** Provided data **
>>>

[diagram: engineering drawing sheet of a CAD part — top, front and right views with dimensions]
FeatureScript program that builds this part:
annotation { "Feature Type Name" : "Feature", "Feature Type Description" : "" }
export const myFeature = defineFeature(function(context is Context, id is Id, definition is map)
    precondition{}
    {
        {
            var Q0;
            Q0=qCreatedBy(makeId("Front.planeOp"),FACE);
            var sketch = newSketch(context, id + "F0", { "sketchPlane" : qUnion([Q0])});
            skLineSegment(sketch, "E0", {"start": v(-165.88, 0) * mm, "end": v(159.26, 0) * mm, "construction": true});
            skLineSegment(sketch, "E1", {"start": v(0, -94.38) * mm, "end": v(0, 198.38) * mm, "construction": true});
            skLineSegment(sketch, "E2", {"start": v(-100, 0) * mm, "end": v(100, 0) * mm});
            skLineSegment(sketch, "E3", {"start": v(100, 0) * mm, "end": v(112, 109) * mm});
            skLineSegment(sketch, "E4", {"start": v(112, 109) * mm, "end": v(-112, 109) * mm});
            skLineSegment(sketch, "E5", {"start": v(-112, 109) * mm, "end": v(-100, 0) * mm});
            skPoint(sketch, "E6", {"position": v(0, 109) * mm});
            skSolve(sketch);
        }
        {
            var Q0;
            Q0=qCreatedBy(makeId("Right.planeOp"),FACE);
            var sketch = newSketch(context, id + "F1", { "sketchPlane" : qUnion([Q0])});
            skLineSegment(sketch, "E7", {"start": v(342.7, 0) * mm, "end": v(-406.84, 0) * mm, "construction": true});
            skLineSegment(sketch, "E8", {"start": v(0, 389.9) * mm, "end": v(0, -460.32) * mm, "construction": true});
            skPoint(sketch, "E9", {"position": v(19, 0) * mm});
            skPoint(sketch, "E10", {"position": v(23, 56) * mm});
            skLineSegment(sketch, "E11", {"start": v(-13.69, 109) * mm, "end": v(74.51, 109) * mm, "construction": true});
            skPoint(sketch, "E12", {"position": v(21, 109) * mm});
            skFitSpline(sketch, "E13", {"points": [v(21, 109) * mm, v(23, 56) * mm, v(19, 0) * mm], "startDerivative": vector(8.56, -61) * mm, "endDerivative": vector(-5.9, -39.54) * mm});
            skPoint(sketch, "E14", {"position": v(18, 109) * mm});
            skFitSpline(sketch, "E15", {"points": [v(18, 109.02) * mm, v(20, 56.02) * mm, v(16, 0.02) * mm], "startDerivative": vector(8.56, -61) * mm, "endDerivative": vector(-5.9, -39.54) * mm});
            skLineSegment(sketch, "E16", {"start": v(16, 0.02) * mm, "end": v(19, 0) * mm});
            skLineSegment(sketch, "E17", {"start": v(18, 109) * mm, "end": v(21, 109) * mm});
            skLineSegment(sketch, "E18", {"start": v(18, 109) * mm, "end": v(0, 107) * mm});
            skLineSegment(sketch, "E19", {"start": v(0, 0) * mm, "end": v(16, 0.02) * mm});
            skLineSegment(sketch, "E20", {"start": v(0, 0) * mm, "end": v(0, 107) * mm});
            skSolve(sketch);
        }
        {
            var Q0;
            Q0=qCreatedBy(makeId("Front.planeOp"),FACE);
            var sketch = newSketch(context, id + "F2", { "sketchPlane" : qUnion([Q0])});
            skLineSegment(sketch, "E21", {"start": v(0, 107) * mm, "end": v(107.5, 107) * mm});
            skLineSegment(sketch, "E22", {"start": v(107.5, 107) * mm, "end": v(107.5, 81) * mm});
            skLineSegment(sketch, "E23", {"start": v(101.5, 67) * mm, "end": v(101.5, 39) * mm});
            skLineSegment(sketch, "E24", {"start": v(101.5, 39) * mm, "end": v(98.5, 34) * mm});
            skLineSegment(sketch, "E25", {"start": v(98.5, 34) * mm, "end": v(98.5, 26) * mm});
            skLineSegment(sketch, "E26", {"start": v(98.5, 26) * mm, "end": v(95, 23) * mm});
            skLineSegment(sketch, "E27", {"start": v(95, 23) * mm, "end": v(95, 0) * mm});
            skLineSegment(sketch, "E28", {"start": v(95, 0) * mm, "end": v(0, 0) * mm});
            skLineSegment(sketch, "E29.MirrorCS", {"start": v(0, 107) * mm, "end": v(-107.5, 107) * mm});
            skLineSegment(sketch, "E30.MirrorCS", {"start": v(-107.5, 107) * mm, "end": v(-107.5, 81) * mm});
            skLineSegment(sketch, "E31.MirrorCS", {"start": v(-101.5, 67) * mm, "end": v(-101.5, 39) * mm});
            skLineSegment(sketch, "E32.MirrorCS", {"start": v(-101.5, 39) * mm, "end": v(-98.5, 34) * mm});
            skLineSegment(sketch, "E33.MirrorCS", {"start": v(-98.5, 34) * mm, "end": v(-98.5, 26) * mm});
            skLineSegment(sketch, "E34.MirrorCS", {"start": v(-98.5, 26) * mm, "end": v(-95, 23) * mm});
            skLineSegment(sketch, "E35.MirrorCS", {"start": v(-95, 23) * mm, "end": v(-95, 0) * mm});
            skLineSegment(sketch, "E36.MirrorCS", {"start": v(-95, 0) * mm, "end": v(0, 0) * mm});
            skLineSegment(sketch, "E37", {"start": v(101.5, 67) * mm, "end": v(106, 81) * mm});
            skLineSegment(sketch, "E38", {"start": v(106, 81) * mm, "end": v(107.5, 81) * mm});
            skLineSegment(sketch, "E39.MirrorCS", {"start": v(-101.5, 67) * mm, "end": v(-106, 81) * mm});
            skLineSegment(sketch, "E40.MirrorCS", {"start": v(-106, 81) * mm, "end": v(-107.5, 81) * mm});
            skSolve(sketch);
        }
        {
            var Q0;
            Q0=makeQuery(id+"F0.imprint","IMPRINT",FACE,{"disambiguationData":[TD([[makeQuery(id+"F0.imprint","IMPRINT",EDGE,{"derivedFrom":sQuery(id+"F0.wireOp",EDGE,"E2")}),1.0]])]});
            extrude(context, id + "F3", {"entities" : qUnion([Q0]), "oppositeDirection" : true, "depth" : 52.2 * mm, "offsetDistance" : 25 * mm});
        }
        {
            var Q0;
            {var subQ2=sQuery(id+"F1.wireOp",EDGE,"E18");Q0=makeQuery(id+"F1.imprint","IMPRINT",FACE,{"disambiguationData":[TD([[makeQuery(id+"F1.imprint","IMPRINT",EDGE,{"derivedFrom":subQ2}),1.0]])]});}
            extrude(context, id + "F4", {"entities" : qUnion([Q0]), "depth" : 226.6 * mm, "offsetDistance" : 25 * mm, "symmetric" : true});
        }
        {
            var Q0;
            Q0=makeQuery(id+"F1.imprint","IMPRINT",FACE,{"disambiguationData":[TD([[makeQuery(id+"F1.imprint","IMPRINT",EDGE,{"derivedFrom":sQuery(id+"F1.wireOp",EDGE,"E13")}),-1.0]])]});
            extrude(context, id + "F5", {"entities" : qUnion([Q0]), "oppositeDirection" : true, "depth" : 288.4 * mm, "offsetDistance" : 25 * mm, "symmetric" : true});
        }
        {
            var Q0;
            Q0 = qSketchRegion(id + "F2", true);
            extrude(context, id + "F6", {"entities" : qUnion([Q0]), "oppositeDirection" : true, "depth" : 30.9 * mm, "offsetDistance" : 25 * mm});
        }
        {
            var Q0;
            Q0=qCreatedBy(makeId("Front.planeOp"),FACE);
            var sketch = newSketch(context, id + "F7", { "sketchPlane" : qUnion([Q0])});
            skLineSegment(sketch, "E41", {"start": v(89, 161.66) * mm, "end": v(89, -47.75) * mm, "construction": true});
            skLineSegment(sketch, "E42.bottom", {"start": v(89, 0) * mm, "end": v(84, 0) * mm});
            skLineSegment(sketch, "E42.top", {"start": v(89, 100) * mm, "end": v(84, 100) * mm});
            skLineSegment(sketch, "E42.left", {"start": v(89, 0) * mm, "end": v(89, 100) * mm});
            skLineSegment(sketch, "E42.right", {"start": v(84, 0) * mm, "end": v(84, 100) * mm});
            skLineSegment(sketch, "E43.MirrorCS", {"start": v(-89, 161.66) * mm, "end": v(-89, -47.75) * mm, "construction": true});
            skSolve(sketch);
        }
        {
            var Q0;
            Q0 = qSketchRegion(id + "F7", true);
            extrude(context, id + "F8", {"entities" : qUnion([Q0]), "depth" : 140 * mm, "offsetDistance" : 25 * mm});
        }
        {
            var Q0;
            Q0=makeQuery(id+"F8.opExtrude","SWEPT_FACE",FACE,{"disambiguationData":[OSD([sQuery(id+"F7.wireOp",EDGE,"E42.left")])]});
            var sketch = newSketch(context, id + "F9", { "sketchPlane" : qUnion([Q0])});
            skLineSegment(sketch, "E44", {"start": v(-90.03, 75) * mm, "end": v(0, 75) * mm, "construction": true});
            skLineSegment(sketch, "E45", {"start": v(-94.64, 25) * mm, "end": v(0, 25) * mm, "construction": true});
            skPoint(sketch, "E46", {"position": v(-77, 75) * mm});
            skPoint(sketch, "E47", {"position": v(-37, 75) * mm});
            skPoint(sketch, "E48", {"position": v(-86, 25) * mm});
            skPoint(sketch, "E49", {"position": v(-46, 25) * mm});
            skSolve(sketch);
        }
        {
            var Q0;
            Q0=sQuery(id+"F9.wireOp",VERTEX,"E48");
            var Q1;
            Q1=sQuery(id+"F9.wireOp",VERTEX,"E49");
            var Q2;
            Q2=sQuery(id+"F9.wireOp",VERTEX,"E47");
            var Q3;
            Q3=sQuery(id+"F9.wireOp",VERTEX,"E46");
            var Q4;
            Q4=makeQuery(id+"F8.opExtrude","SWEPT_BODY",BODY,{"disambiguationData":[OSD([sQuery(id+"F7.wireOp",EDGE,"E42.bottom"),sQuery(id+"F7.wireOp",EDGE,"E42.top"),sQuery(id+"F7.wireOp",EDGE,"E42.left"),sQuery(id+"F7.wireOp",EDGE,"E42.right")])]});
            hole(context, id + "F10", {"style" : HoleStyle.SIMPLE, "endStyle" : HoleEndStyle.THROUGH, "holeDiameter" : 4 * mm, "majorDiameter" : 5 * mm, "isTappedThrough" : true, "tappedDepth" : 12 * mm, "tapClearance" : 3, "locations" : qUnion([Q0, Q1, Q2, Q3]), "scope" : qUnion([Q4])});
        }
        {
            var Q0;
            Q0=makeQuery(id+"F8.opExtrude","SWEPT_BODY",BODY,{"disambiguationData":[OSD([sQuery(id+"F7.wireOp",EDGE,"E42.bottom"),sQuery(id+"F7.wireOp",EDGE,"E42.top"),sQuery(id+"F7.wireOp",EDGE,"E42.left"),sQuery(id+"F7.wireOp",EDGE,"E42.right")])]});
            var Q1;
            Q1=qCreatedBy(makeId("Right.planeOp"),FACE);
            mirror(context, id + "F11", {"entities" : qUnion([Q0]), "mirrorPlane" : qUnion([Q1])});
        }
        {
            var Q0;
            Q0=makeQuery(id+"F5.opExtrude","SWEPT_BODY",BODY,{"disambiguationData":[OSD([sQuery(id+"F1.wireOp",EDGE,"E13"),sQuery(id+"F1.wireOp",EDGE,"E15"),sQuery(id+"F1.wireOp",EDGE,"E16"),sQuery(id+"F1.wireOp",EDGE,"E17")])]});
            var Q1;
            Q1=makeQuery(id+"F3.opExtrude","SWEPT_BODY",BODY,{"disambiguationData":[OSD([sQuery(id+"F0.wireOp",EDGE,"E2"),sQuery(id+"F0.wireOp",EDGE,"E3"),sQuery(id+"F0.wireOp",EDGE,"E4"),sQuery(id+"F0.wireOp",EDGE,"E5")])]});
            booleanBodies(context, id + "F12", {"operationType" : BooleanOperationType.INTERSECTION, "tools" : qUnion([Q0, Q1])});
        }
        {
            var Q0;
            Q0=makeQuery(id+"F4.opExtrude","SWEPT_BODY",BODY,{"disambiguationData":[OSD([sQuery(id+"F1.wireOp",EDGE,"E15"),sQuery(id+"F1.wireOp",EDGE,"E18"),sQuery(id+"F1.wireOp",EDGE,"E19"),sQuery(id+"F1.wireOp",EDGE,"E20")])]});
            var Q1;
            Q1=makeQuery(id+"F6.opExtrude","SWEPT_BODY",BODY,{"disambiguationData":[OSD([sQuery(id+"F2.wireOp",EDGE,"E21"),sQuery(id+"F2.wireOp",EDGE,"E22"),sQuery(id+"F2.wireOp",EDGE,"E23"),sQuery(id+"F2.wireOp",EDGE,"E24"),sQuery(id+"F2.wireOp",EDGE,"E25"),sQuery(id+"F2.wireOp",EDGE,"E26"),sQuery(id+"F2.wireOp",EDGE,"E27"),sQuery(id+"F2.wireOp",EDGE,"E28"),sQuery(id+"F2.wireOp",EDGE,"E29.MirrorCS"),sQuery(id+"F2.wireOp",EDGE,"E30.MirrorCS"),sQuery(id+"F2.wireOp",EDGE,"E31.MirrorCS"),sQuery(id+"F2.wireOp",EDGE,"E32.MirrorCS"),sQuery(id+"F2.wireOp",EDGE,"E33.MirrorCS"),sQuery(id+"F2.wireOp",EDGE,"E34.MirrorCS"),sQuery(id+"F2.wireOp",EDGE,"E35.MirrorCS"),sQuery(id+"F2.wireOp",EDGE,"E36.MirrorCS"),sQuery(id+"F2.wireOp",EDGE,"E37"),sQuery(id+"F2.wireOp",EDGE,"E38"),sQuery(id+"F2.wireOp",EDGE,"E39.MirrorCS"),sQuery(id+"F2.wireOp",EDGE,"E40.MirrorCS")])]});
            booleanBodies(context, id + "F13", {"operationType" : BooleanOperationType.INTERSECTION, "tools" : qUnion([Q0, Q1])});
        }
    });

<<<

** Brief **
Rewrite the data starting at its first line and ending at the line that contains "v(0, 389.9) *", with every "construction" changed to "isConstruction" and nothing else altered.

** Result for this task **
[diagram: engineering drawing sheet of a CAD part — top, front and right views with dimensions]
FeatureScript program that builds this part:
annotation { "Feature Type Name" : "Feature", "Feature Type Description" : "" }
export const myFeature = defineFeature(function(context is Context, id is Id, definition is map)
    precondition{}
    {
        {
            var Q0;
            Q0=qCreatedBy(makeId("Front.planeOp"),FACE);
            var sketch = newSketch(context, id + "F0", { "sketchPlane" : qUnion([Q0])});
            skLineSegment(sketch, "E0", {"start": v(-165.88, 0) * mm, "end": v(159.26, 0) * mm, "isConstruction": true});
            skLineSegment(sketch, "E1", {"start": v(0, -94.38) * mm, "end": v(0, 198.38) * mm, "isConstruction": true});
            skLineSegment(sketch, "E2", {"start": v(-100, 0) * mm, "end": v(100, 0) * mm});
            skLineSegment(sketch, "E3", {"start": v(100, 0) * mm, "end": v(112, 109) * mm});
            skLineSegment(sketch, "E4", {"start": v(112, 109) * mm, "end": v(-112, 109) * mm});
            skLineSegment(sketch, "E5", {"start": v(-112, 109) * mm, "end": v(-100, 0) * mm});
            skPoint(sketch, "E6", {"position": v(0, 109) * mm});
            skSolve(sketch);
        }
        {
            var Q0;
            Q0=qCreatedBy(makeId("Right.planeOp"),FACE);
            var sketch = newSketch(context, id + "F1", { "sketchPlane" : qUnion([Q0])});
            skLineSegment(sketch, "E7", {"start": v(342.7, 0) * mm, "end": v(-406.84, 0) * mm, "isConstruction": true});
            skLineSegment(sketch, "E8", {"start": v(0, 389.9) * mm, "end": v(0, -460.32) * mm, "isConstruction": true});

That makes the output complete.